The patients’ clinical characteristics are presented in Table 1. In the HD cohort, seven of nine (78%) patients were male and their mean age was 52 ± 9 years. Of them, two (22%) had a background of previous immunotherapy. All were non-sensitised with a cRF of 0 and a mean C-reactive protein (CRP) at the time of blood draw of 9 ± 13.5 mg/L. The mean time on haemodialysis was 2.4 ± 1.4 years. The clinical characteristics of the HS patients are presented in Table 2. The majority were male (9/15, 60%), with a mean age of 49 ± 16 years. Most were from a Black ethnicity (9/15, 60%) and had been on haemodialysis for 5.8 ± 3.3 years. Their mean cRF was 89% and CRP was 4.4 ± 3.7 mg/L. Ten of them had been primarily sensitised through a previous transplant, three through pregnancy and two after transfusion. The transfusion history of eight previously transplanted or pregnant patients was unknown. A comparison of the two groups is presented in Table 3. Patients in the HS group had been on haemodialysis for longer (p = 0.005) and more had a background of previous transplantation (p = 0.002).

TABLE 1

Table 1. HD clinical characteristics.

TABLE 2

Table 2. HS clinical characteristics.

TABLE 3

Table 3. Clinical characteristics of SIKP and HS patients.

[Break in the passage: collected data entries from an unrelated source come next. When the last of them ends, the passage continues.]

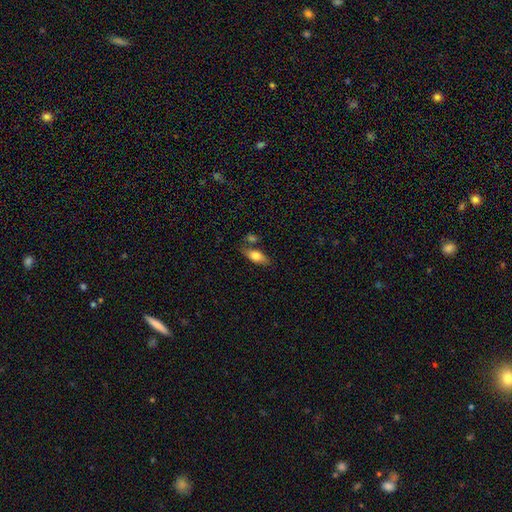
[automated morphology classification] smooth_or_featured: smooth (p=0.72) [alt: featured or disk p=0.21]
how_rounded: in between (p=0.78) [alt: cigar-shaped p=0.18]
merging: none (p=0.65) [alt: minor disturbance p=0.16]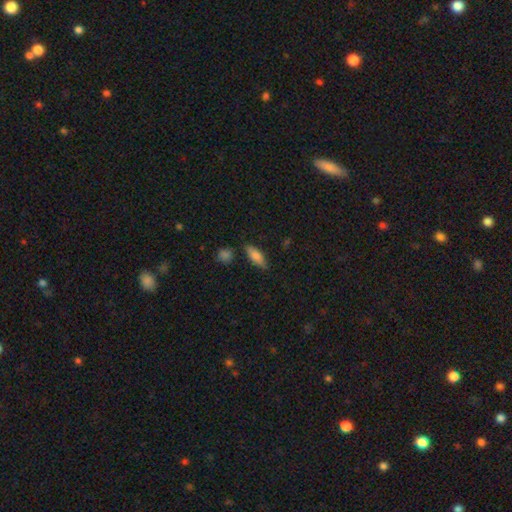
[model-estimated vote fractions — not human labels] Smooth or featured? Predicted: smooth (p=0.75). How rounded? Predicted: in between (p=0.63). Merging? Predicted: none (p=0.79).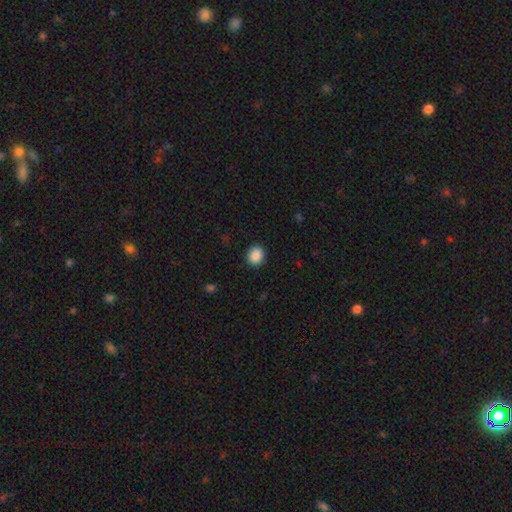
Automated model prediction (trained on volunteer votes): Overall: smooth (89%). How rounded: round (74%). Merging: none (91%).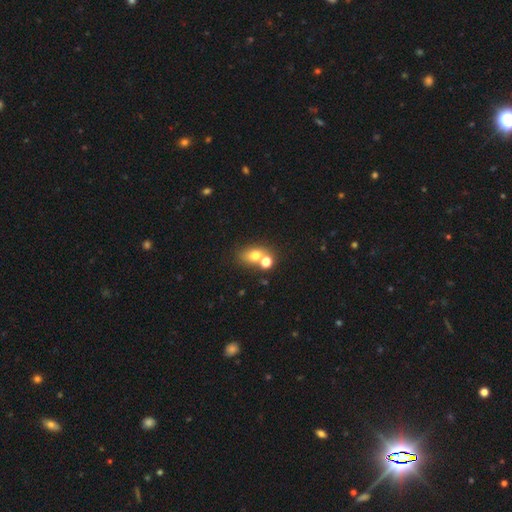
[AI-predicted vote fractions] This appears to be a smooth galaxy with no disk features (70%) that is in between round and cigar-shaped (56%). Merging: none (47%).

Human blood T follicular regulatory cells are CXCR5+CCR7+CD45ra+ICOS-PD-1-

The Treg phenotype was studied in nine samples derived from the leucocyte cones of healthy volunteers (the gating strategy is described in Figure 1). The phenotype of blood Tfr (circulating T follicular regulatory cells, called bTfr) has mainly been described in mouse models (3); therefore, we started by identifying the markers expressed by the Tfr population in the blood of healthy individuals. Tfr were defined as Tregs that are CXCR5+ and the markers expressed by them are shown in Figure 2A. The majority of bTfr (defined as ICOS and PD-1-negative CXCR5+ Tregs) looked similar to Tfr and were CCR7⁺ (able to home to secondary lymphoid organs) and CD45RA⁺ (naïve) (Figure 2B), supporting the hypothesis that bTfr come from a “truncated” germinal centre response (3). bTfr could be human Tfr that have gone into the T cell zone within the lymph node, have been activated by the dendritic cell, but probably not enough to go through the germinal centre reaction and therefore recirculate into the blood (Supplementary Figure S1).

FIGURE 1

Figure 1. Gating strategy to identify Th-like subpopulations of Tregs.

FIGURE 2

Figure 2. Tfr and bTfr extracellular phenotyping. Description of expression of different markers in the Tfr population (CXCR5+ Tregs) (left panel, A) and on the PD-1^neg and ICOS^neg (bTfr) subpopulation (right panel, B). The bTf is obtained by selecting PD-1 negative and ICOS negative cells out of the Tfr population.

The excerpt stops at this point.